● **PROBLEM DESCRIPTION**
How many lines in these entries contain the string "watchersio"? Reply with the number alone.

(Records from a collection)
* * * * * * *

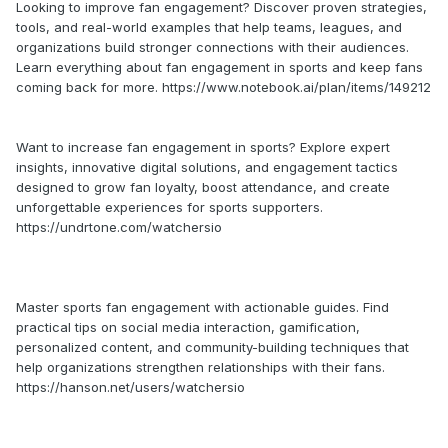
Looking to improve fan engagement? Discover proven strategies,
tools, and real-world examples that help teams, leagues, and
organizations build stronger connections with their audiences.
Learn everything about fan engagement in sports and keep fans
coming back for more. https://www.notebook.ai/plan/items/149212
Want to increase fan engagement in sports? Explore expert
insights, innovative digital solutions, and engagement tactics
designed to grow fan loyalty, boost attendance, and create
unforgettable experiences for sports supporters.
https://undrtone.com/watchersio
Master sports fan engagement with actionable guides. Find
practical tips on social media interaction, gamification,
personalized content, and community-building techniques that
help organizations strengthen relationships with their fans.
https://hanson.net/users/watchersio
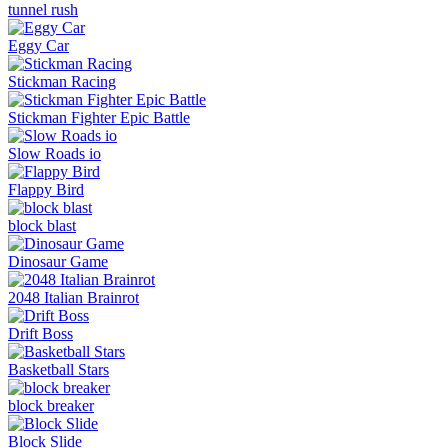
tunnel rush
Eggy Car
Stickman Racing
Stickman Fighter Epic Battle
Slow Roads io
Flappy Bird
block blast
Dinosaur Game
2048 Italian Brainrot
Drift Boss
Basketball Stars
block breaker
Block Slide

* * * * * * *

● **RESPONSE TO THE EXERCISE**
2